Mrs. Sylvia Heal (Halesowen and Rowley Regis): I welcome new clause 3 and support the proposal to include step-parents, grandparents and foster parents in the provision. My hon. Friend the Minister referred to the anxieties that I and others expressed on Second Reading and in Committee about the fact that parents were not specifically mentioned in the Bill. The omission was not deliberate, but the new clause gives us an opportunity to rectify a clear oversight.
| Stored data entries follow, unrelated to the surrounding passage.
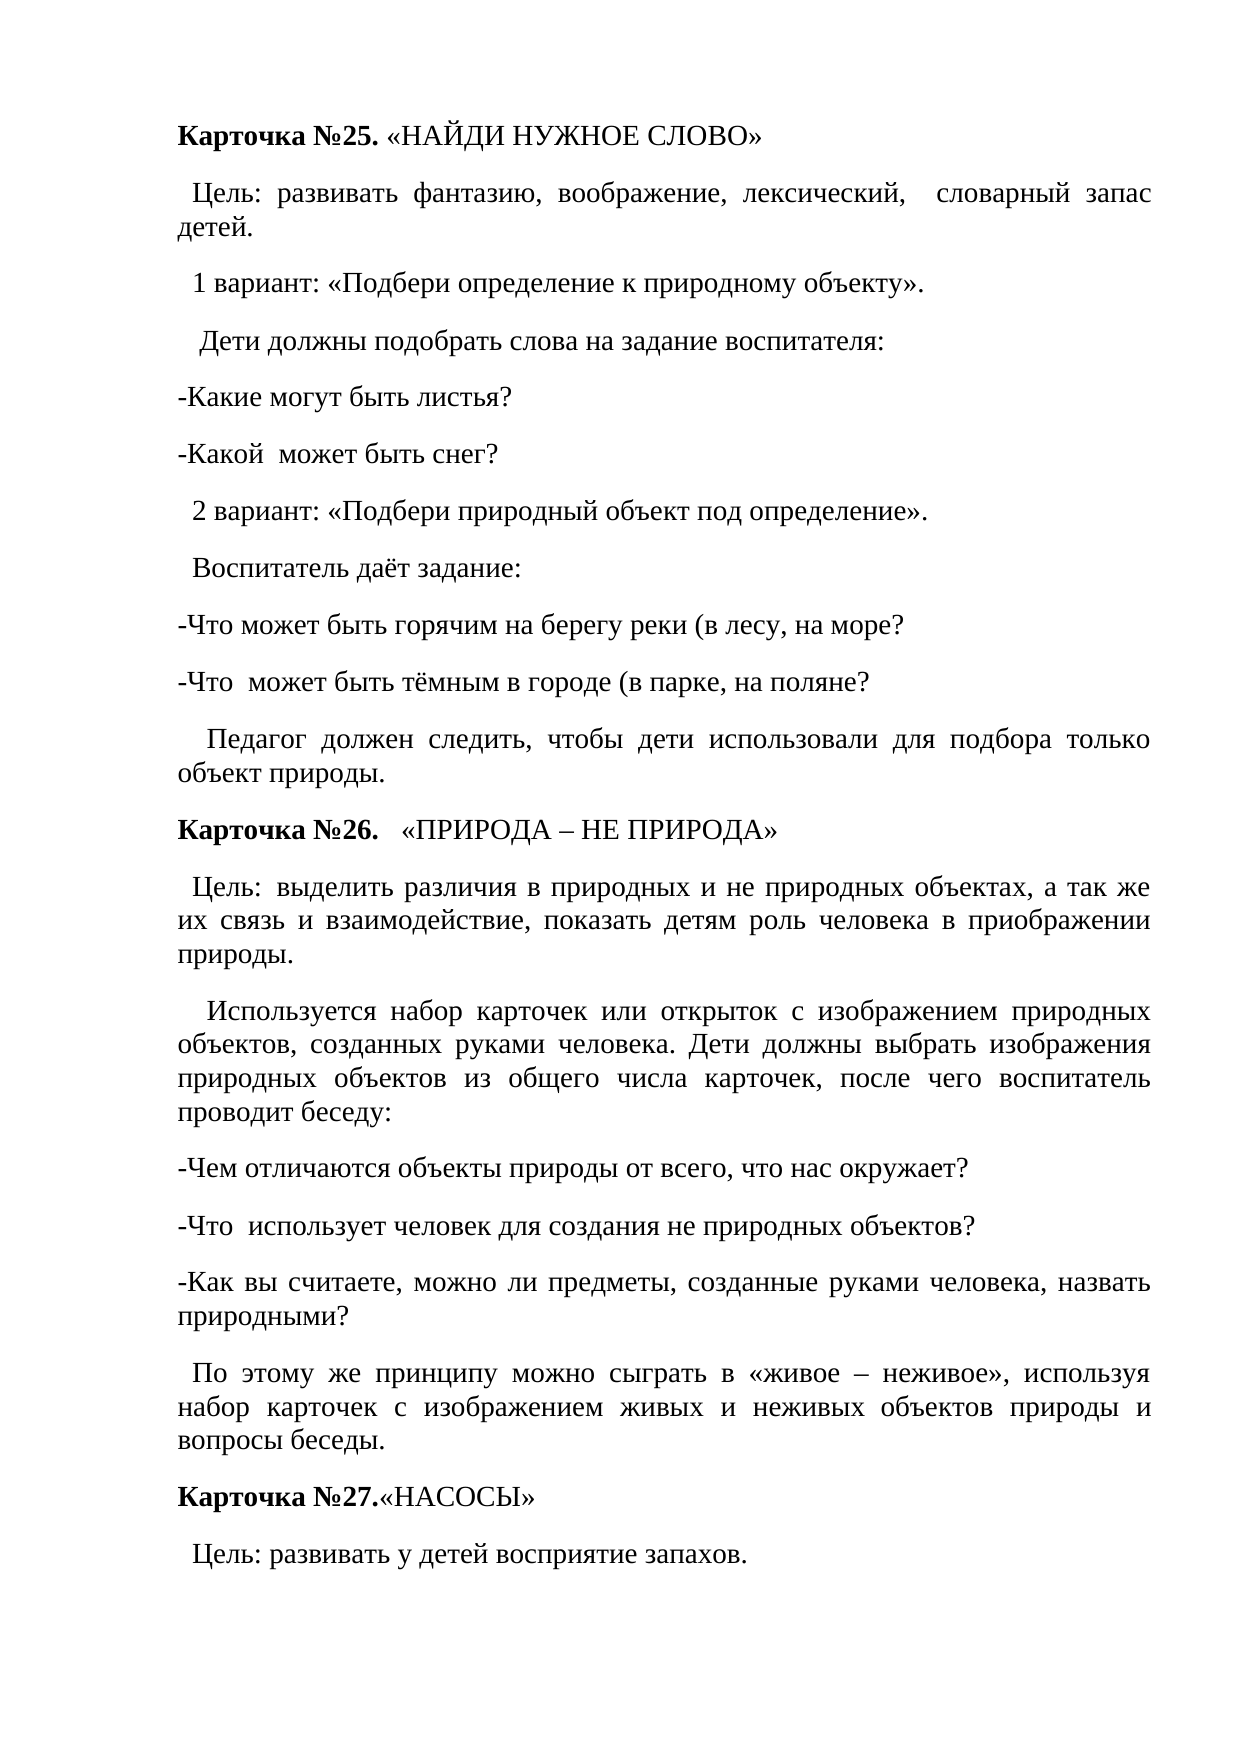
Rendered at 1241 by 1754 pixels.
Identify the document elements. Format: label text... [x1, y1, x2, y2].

text -Какой может быть снег? [177, 437, 1152, 470]
text Используется набор карточек или открыток с изображением природных объектов, созданных руками человека. Дети должны выбрать изображения природных объектов из общего числа карточек, после чего воспитатель проводит беседу: [177, 993, 1152, 1127]
text Воспитатель даёт задание: [177, 551, 1152, 584]
text -Какие могут быть листья? [177, 379, 1152, 413]
text Цель: развивать фантазию, воображение, лексический, словарный запас детей. [177, 175, 1152, 242]
text Дети должны подобрать слова на задание воспитателя: [177, 323, 1152, 356]
text -Как вы считаете, можно ли предметы, созданные руками человека, назвать природными? [177, 1264, 1152, 1332]
text Педагог должен следить, чтобы дети использовали для подбора только объект природы. [177, 721, 1152, 788]
text Карточка №27.«НАСОСЫ» [177, 1479, 1152, 1513]
text Карточка №25. «НАЙДИ НУЖНОЕ СЛОВО» [177, 118, 1152, 152]
text -Чем отличаются объекты природы от всего, что нас окружает? [177, 1151, 1152, 1184]
text Цель: выделить различия в природных и не природных объектах, а так же их связь и взаимодействие, показать детям роль человека в приображении природы. [177, 869, 1152, 969]
text Карточка №26. «ПРИРОДА – НЕ ПРИРОДА» [177, 812, 1152, 846]
text Цель: развивать у детей восприятие запахов. [177, 1536, 1152, 1570]
text -Что может быть горячим на берегу реки (в лесу, на море? [177, 607, 1152, 641]
text -Что может быть тёмным в городе (в парке, на поляне? [177, 664, 1152, 698]
text -Что использует человек для создания не природных объектов? [177, 1208, 1152, 1241]
text 2 вариант: «Подбери природный объект под определение». [177, 493, 1152, 527]
text 1 вариант: «Подбери определение к природному объекту». [177, 266, 1152, 299]
text По этому же принципу можно сыграть в «живое – неживое», используя набор карточек с изображением живых и неживых объектов природы и вопросы беседы. [177, 1355, 1152, 1456]
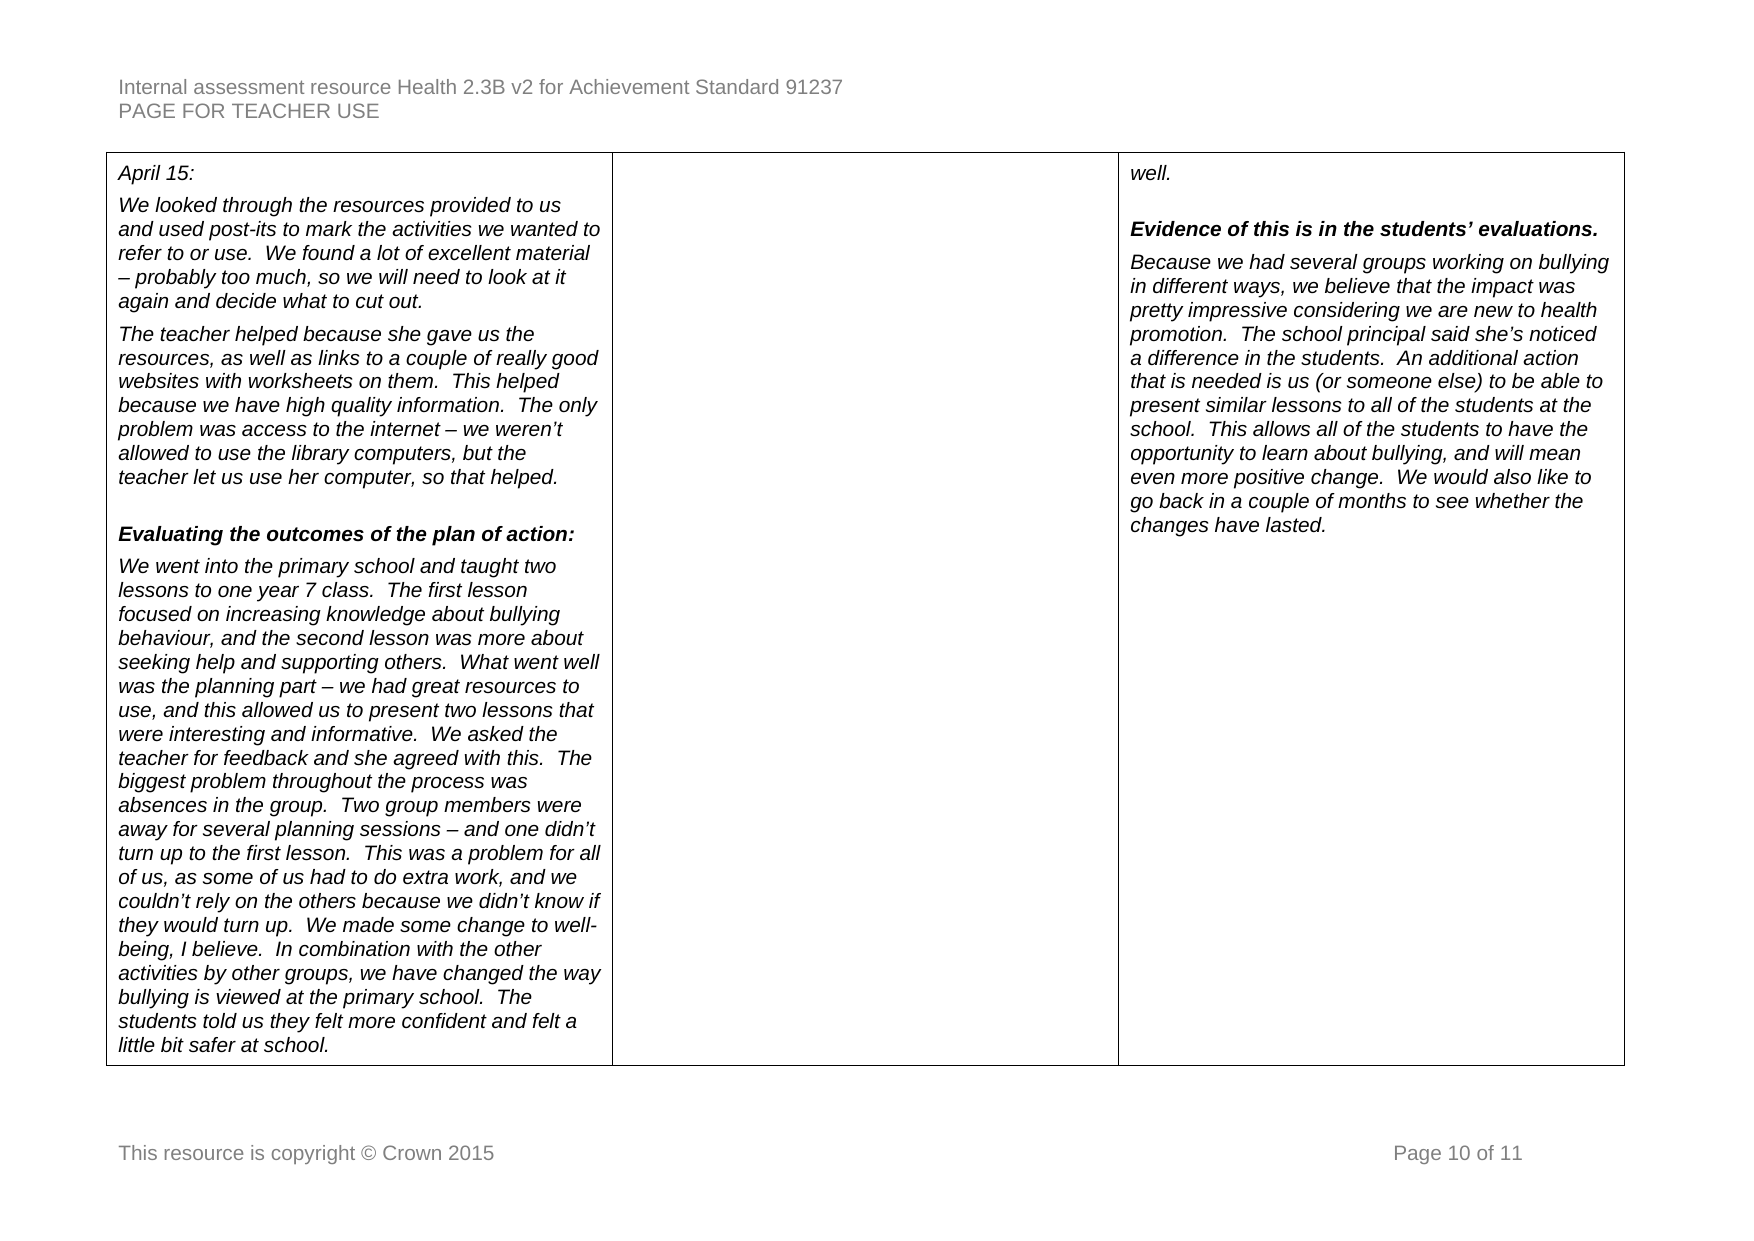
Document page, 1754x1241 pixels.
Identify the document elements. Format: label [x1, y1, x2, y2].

table_cell [613, 153, 1118, 1065]
table_cell [1119, 153, 1624, 1065]
table_cell [107, 153, 612, 1065]
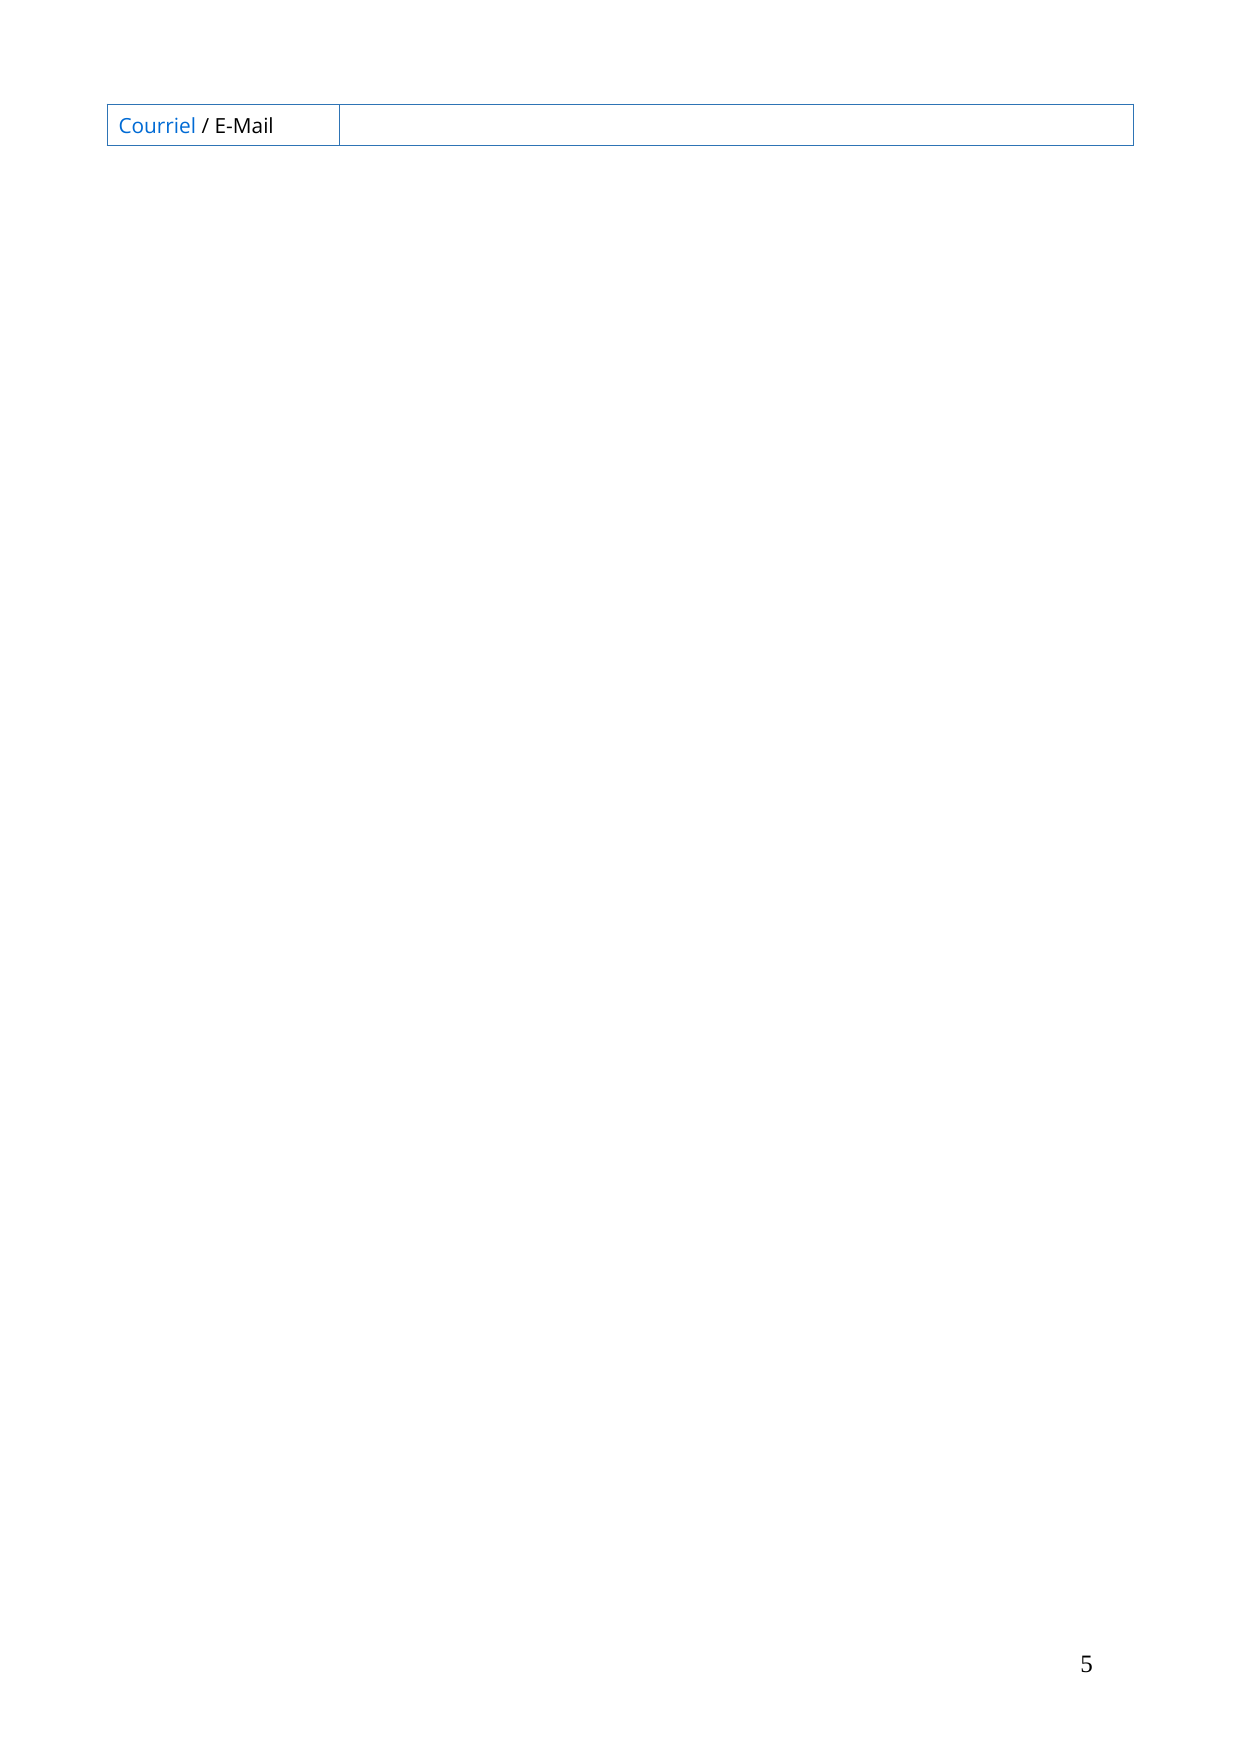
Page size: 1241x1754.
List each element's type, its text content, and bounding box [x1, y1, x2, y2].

table_cell [340, 105, 1133, 145]
table_cell Courriel / E-Mail [108, 105, 339, 145]
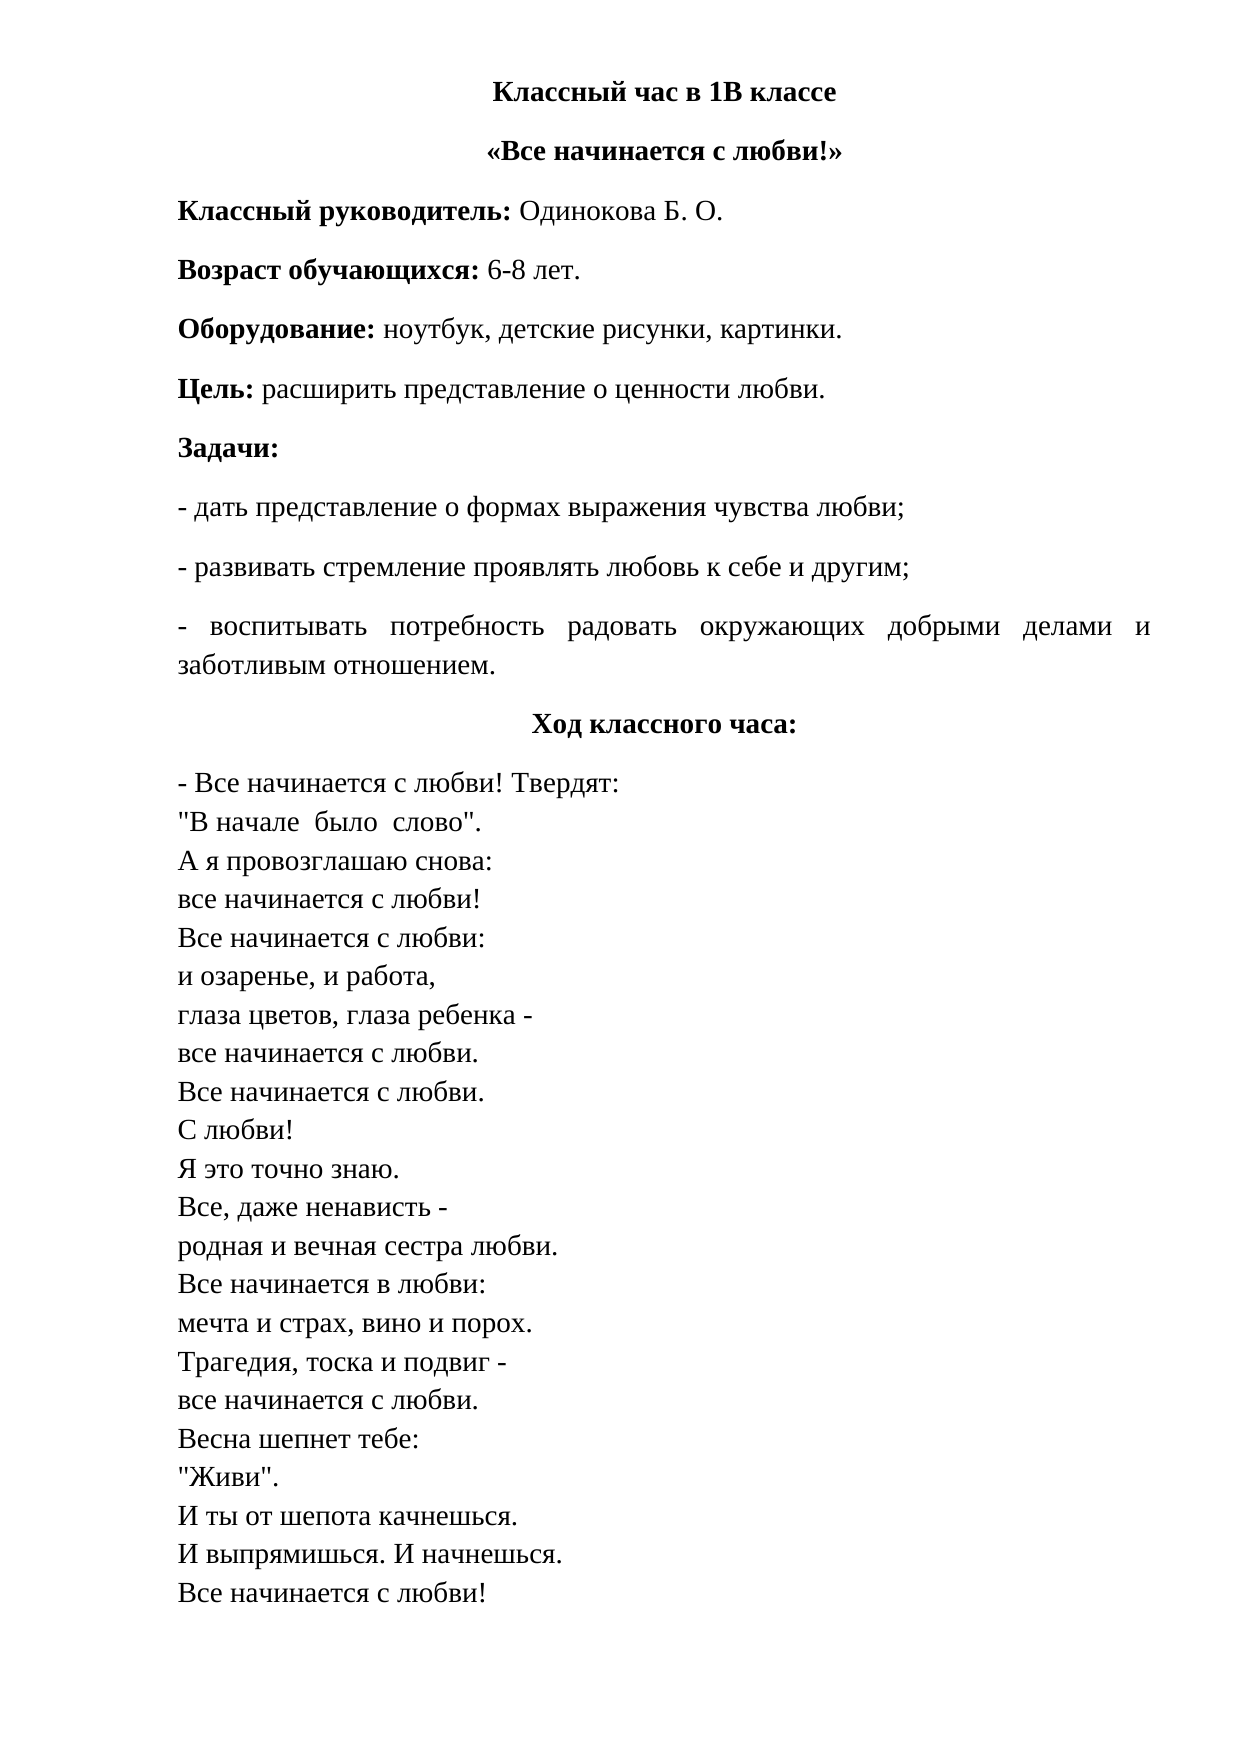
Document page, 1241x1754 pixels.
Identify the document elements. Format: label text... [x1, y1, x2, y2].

It has already been said that the Children Act 1989 and the Carers (Recognition and Services) Act 1995 provide for services for disabled children. It is right that the needs of disabled children are met specifically by a children's service. In many cases, that service is more than adequate for their needs. However, parents and their needs are increasingly overlooked--we know that through information we have received from the Carers National Association and Contact a Family. Both organisations expressed anxiety about those who undertake considerable responsibilities for their children over a long period. Those of us who are fortunate enough to be the parents of healthy children realise that while responsibilities do not disappear completely as they grow older, they decrease. That is rarely the case for parents of children with disabilities.
Contact a Family has stressed the importance of the fact that many disabled children have complex needs, many have more than one disability and many have severe behavioural problems. Let us stop for a moment and consider what that might mean for the parents, not occasionally, but every day of those children's lives. To highlight that, I shall refer to two examples, one of which concerns a young child. We readily think of young children as being in need of parental care, but we should remember that parents of disabled children, even when the children become adults with disabilities, continue to have responsibilities.
The new clause allows parent carers to receive the same rights to assessment and services as all other carers. That sense of equality and social justice must run through legislation of this kind. I welcome the change, and the new clause. I also agree with my hon. Friend the Member for Harrow, West (Mr. Thomas) that we should consider the position of step-parents and grandparents. In many instances circumstances change and it is left to people other than the natural parents to care for children.
Mr. Paul Burstow (Sutton and Cheam): I shall be brief, but I want to pick up a point made by the right hon. Member for Bromley and Chislehurst (Mr. Forth). We discussed the issues of tribunals and appeals in Committee, partly as a result of an amendment tabled by Opposition Front Benchers. The assessment process leads to a care plan, and we ascertained from the Minister that there would be a separate care plan for the carer. That important distinction also arose from the Carers (Recognition and Services) Act 1995.
Because assessment is a never-ending process--because a cared-for person's needs change, and because a carer's needs may well change, possibly as a consequence of the needs of the cared-for person but also owing to his or her own circumstances--I am not convinced that a tribunal mechanism similar to the one applying to statements about special educational needs is applicable. What is essential is clear documentation: clear statements that can be used to contest the local authority's determination of what it proposes to offer through the care plan. There must be clear procedures for local authorities to operate so that carers can challenge statements in the care plan.
I welcome both the new clause and the amendments, which go a long way towards meeting the concerns raised on Second Reading and in Committee--especially the declaratory amendment which clarifies further the issue of whether parents with caring responsibilities for disabled children is covered.